Today, at the ITVET in Belize City, general managers for government schools as well as denominational primary schools met with the senior management of the Ministry of Education to discuss their preparedness, given the complexity of the situation.  General Manager of the Catholic Public Schools, Gayle Thompson says that they manage one hundred and thirteen primary schools spread throughout the country, including some preschools. While it is not without its challenges given the new norm, Thompson says that they are ready.

Gayle Thompson, General Manager, Catholic Public Schools

“The Ministry of Education gave us some guidelines and we have been in discussion for quite a period of time in looking at protocols and procedures that we must follow in order to get our schools ready to receive children in a safe environment for whenever that date has been set.  Our school administrators and our assistant managers have been working with the schools, and the principals, the teachers to put the protocols advised to us in the guidelines presented by the ministry to get all of those items in place to be ready for the tenth of August.”
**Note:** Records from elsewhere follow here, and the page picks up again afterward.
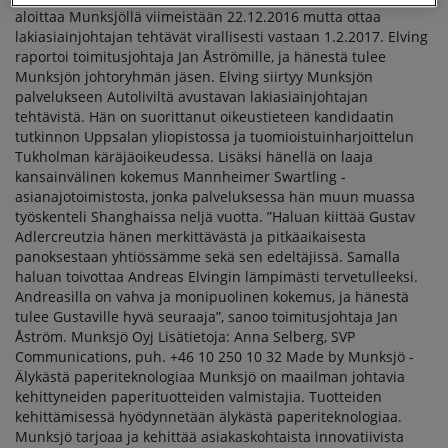
aloittaa Munksjöllä viimeistään 22.12.2016 mutta ottaa
SEURAAJAKSI
lakiasiainjohtajan tehtävät virallisesti vastaan 1.2.2017. Elving
VALITTU ANDREAS
raportoi toimitusjohtaja Jan Åströmille, ja hänestä tulee
ELVING
Munksjön johtoryhmän jäsen. Elving siirtyy Munksjön
palvelukseen Autoliviltä avustavan lakiasiainjohtajan
tehtävistä. Hän on suorittanut oikeustieteen kandidaatin
tutkinnon Uppsalan yliopistossa ja tuomioistuinharjoittelun
Tukholman käräjäoikeudessa. Lisäksi hänellä on laaja
kansainvälinen kokemus Mannheimer Swartling -
asianajotoimistosta, jonka palveluksessa hän muun muassa
työskenteli Shanghaissa neljä vuotta. ”Haluan kiittää Gustav
Adlercreutzia hänen merkittävästä ja pitkäaikaisesta
panoksestaan yhtiössämme sekä sen edeltäjissä. Samalla
haluan toivottaa Andreas Elvingin lämpimästi tervetulleeksi.
Andreasilla on vahva ja monipuolinen kokemus, ja hänestä
tulee Gustaville hyvä seuraaja”, sanoo toimitusjohtaja Jan
Åström. Munksjö Oyj Lisätietoja: Anna Selberg, SVP
Communications, puh. +46 10 250 10 32 Made by Munksjö -
Älykästä paperiteknologiaa Munksjö on maailman johtavia
kehittyneiden paperituotteiden valmistajia. Tuotteiden
kehittämisessä hyödynnetään älykästä paperiteknologiaa.
Munksjö tarjoaa ja kehittää asiakaskohtaista innovatiivista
Raymond Shepherd, General Manager, Nazarene Primary Schools

“This is a new phenomenon and it is fluid. We continue to prepare. Our principals and their staff along with parents have met and have come up with a reopening plan that is unique to their own schools. This is an ongoing process and so while we believe that we are ready to open school if it was today, we do have a plan to open; it will require that we continuously review and adjust our plans to meet whatever challenges we are confronted with in each of our respective schools.”

It comes with a level of investment which the schools had not budgeted for—ensuring that sanitization stations are installed on the compound; that social distancing is practiced and that the classrooms are properly sanitized. Raymond Shepherd represents the Nazarene Primary School Management. The schools they manage are scattered across the Cayo, Belize and Corozal Districts.

Raymond Shepherd

“For the most part, our schools are able to meet the financial challenges that have come about as a consequence of COVID-19, wherein there may be one or two schools in our system which are challenged financially, I must thank the Ministry of Education for coming to our aid.”

Gayle Thompson

“This is a new and unprecedented time. Those expenses were far from budgeted for. We had to put sanitization processes and practices in place; we have to put wash basins where we didn’t have to have them in the past. So it is coming with quite an additional expense.”

Duane Moody

“But nevertheless you guys would be ready for August tenth?”

Gayle Thompson

“We have been working very hard and we are on track to be ready for August tenth. We have had support from our parents, in some cases from our communities and the teachers and administrators themselves have been working hard to find all the necessary items required by the ministry and for ourselves to be satisfied that schools will be opened safely on August tenth.”

Infrastructure aside, what method will be employed for lessons at the primary school level?

Raymond Shepherd

“There are a number of methods that are being adopted. Yes for some of our schools, a shift system would have to be employed. That shift system may be we bring in some students for half of the day; that shift system may be we bring in students maybe two three days at a time and then we go on a rotation basis. Some of our schools, we can carry on as per normal because the class sizes are such that we are able to have full attendance, five days a week.”

E’Jahmor Lopez

“Look at a school like Holy Redeemer, it is impossible for them to employ the same method that Fire Burn will be employing. They certainly would have to utilize a shift system. We have provided the guidelines and managing authorities along with administrations and staff will have to look carefully at what will work for them. The plan is flexible enough for individual schools to customise it to meet their individual needs. And as the ministry, we are here to support them and once we get that plan, we will review it, make recommendations and we go from there.”

While students will be accepted at schools on August tenth, teachers are to report to school one week earlier, on August third, for requisite preparatory work. Duane Moody for News Five.